Dear Colleagues,

I am analyzing a panel data that collects information on children every two years since 2010, so the panel data has a total of five waves (2010,12,14,16,18). I want to know the association of family structure (especially parental absence) on child's mental health (whether child (age>=10) are depressed or not). I am using xtlogit command with either re / fe option to run random and fixed effect models.
Besides family structure variables, I have included child's age and its quadratic term as the independent variables, and both are significant.
However, when I included the panel indicator dummies (cfps_wave: panel year indicators 2012, 2014, 2016, 2018), the coefficients and significant levels for the age and the family structure variables changed considerably.

Code:
. xtlogit depress2cat ib1.race_han_x c.age_self_x##c.age_self_x ib3.tz_4cat i.region3cat, fe nolog or
PHP Code:
-------------------------------------------------------------------------------------------
              
depress2cat Odds Ratio   StdErr.      z    P>|z|     [95ConfInterval]
--------------------------+----------------------------------------------------------------
               
race_han_x |
      
minority ethnicity  |          1  (omitted)
               
age_self_x |   .6243016   .0433709    -6.78   0.000     .5448294    .7153661
                          
|
c.age_self_x#c.age_self_x |   1.011407   .0022313     5.14   0.000     1.007043    1.015789
                          
|
                  
tz_4cat |
       
no parent at home  |   1.187886   .1047134     1.95   0.051      .999403    1.411917
       only mama at home  
|   1.022447   .1331064     0.17   0.865     .7921873    1.319635
       only baba at home  
|    .890598   .1651428    -0.62   0.532     .6192189    1.280912
                          
|
               
region3cat |
                 
Central  |   .5709849   .2092956    -1.53   0.126     .2783652    1.171208
             West Region  
|   1.141726   .3581595     0.42   0.673     .6173623    2.111465
------------------------------------------------------------------------------------------- 
PHP Code:
-------------------------------------------------------------------------------------------
              
depress2cat Odds Ratio   StdErr.      z    P>|z|     [95ConfInterval]

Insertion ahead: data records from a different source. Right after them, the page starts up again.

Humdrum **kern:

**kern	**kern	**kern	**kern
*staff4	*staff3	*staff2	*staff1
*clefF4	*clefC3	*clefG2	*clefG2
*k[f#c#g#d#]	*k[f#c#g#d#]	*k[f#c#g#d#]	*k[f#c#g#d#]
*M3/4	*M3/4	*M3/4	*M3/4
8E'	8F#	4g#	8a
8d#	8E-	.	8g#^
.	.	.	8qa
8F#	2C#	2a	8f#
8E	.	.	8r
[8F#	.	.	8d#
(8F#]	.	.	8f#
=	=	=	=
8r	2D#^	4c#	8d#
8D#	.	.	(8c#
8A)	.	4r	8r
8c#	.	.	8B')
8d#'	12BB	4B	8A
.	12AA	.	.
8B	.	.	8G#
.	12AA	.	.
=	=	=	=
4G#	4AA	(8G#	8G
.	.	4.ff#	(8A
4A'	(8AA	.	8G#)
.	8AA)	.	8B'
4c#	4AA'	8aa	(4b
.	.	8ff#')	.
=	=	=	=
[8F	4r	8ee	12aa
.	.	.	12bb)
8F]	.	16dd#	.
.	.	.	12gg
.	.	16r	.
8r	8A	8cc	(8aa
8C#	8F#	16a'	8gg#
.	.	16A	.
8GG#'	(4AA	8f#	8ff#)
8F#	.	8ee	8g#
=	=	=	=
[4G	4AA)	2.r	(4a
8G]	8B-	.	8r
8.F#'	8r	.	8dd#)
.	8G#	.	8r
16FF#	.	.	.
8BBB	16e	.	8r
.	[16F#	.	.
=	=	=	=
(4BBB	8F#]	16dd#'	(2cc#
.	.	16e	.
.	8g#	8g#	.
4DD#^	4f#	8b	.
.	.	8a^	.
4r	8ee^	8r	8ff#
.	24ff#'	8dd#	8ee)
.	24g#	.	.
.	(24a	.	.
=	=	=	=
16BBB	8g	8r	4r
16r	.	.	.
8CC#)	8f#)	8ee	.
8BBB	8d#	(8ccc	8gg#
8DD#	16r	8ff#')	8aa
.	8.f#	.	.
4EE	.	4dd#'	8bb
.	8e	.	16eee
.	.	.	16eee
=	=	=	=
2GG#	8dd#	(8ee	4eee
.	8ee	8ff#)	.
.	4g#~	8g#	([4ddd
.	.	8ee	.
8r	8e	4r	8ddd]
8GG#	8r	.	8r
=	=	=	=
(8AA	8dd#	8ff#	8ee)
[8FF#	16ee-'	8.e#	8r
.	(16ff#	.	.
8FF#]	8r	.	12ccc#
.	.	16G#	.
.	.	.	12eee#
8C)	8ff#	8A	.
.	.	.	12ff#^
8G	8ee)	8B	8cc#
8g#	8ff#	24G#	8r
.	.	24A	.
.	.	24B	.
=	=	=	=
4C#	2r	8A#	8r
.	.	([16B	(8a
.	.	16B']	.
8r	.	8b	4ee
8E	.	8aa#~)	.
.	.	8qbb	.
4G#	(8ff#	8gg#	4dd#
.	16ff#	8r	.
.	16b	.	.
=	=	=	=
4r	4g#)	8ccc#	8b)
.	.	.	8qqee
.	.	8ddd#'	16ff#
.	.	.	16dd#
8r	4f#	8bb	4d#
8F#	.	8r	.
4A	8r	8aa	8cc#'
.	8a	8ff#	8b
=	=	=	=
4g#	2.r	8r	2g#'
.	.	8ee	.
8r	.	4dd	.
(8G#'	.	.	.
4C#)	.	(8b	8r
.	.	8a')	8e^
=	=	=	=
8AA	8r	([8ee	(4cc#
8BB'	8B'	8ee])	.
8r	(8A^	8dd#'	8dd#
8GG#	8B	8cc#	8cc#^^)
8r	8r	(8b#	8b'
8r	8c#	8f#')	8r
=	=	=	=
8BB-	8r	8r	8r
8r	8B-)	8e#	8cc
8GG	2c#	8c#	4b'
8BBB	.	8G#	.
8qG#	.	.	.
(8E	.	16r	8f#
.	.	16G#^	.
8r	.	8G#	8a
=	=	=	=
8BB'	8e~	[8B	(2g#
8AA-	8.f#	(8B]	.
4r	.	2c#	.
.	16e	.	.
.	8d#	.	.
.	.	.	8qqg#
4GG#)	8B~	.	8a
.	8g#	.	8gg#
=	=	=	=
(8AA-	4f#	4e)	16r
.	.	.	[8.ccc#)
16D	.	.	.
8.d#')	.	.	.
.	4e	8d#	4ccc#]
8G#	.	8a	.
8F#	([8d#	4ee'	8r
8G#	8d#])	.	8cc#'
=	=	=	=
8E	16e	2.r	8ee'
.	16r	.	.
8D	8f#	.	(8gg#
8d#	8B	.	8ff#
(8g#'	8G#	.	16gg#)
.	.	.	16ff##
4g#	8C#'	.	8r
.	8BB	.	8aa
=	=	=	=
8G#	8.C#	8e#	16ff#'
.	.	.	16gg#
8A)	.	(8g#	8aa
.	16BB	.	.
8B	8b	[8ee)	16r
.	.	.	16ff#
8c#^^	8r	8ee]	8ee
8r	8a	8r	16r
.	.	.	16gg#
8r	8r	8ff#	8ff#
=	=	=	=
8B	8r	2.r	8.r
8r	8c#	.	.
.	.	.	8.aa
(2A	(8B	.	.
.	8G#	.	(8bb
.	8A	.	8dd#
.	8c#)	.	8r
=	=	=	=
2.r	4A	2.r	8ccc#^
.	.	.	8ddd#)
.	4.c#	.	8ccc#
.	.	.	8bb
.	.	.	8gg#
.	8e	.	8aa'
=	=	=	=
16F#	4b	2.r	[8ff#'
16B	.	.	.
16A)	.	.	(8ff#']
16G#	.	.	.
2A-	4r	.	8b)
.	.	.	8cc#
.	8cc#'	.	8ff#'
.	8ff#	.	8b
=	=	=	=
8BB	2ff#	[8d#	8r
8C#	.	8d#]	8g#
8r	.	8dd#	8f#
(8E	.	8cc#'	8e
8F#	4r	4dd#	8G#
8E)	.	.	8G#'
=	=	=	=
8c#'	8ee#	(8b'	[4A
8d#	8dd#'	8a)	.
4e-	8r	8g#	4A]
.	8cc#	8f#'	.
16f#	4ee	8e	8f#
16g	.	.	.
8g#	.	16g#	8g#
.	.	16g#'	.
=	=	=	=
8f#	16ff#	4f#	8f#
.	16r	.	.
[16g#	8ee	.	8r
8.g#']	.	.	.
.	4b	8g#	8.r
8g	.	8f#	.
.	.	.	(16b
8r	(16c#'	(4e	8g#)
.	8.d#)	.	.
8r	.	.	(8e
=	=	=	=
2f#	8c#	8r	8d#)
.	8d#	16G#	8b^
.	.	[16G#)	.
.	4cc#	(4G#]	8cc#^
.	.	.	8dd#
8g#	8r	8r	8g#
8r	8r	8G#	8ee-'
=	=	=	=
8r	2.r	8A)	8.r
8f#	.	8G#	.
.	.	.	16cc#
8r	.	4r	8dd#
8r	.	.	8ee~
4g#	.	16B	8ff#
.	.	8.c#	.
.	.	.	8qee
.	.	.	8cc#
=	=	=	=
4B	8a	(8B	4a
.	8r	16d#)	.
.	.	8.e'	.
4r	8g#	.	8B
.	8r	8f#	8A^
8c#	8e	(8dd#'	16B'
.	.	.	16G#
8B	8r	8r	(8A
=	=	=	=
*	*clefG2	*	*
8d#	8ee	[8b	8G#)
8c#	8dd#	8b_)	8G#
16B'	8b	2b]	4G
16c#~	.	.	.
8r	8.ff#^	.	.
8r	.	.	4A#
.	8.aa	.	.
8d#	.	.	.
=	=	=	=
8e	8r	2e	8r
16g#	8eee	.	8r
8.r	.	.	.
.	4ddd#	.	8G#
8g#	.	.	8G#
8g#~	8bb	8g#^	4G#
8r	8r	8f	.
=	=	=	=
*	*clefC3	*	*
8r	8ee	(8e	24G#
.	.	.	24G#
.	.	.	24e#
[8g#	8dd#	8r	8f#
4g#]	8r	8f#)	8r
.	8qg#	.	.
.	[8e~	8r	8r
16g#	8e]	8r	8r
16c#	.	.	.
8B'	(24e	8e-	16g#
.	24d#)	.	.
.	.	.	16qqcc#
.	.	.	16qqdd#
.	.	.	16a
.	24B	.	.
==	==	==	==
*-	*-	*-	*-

--------------------------+----------------------------------------------------------------
               
race_han_x |
      
minority ethnicity  |          1  (omitted)
               
age_self_x |   .7124481   .0749088    -3.22   0.001     .5797696    .8754895
                          
|
c.age_self_x#c.age_self_x |   1.010447   .0022359     4.70   0.000     1.006074    1.014839
                          
|
                  
tz_4cat |
       
no parent at home  |    1.06177    .142238     0.45   0.655      .816584    1.380575
       only mama at home  
|   1.028602   .1349585     0.21   0.830     .7953619     1.33024
       only baba at home  
|   .8869098   .1651149    -0.64   0.519     .6157611    1.277458
                          
|
                
cfps_wave |
                    
2012  |    .552281   .0923899    -3.55   0.000     .3978913    .7665769
                    2014  
|   .4985043   .1642456    -2.11   0.035     .2613471    .9508676
                    2016  
|   .4897406    .244647    -1.43   0.153     .1839727    1.303704
                    2018  
|   .4146053   .2762311    -1.32   0.186     .1123365    1.530202
                          
|
               
region3cat |
                 
Central  |   .5780685   .2126524    -1.49   0.136     .2810931    1.188799
             West Region  
|   1.178924   .3724338     0.52   0.602     .6347208    2.189721
------------------------------------------------------------------------------------------ 
My question is: should I include the panel year indicators in the model or not? I know that including time trend is important. As children get older, their mental health state will change. but since I have already included age, should I also need to include survey year indicators? Then the effect of survey year indicators may be spurious. I would be glad if you can give me some advice or references on this issue.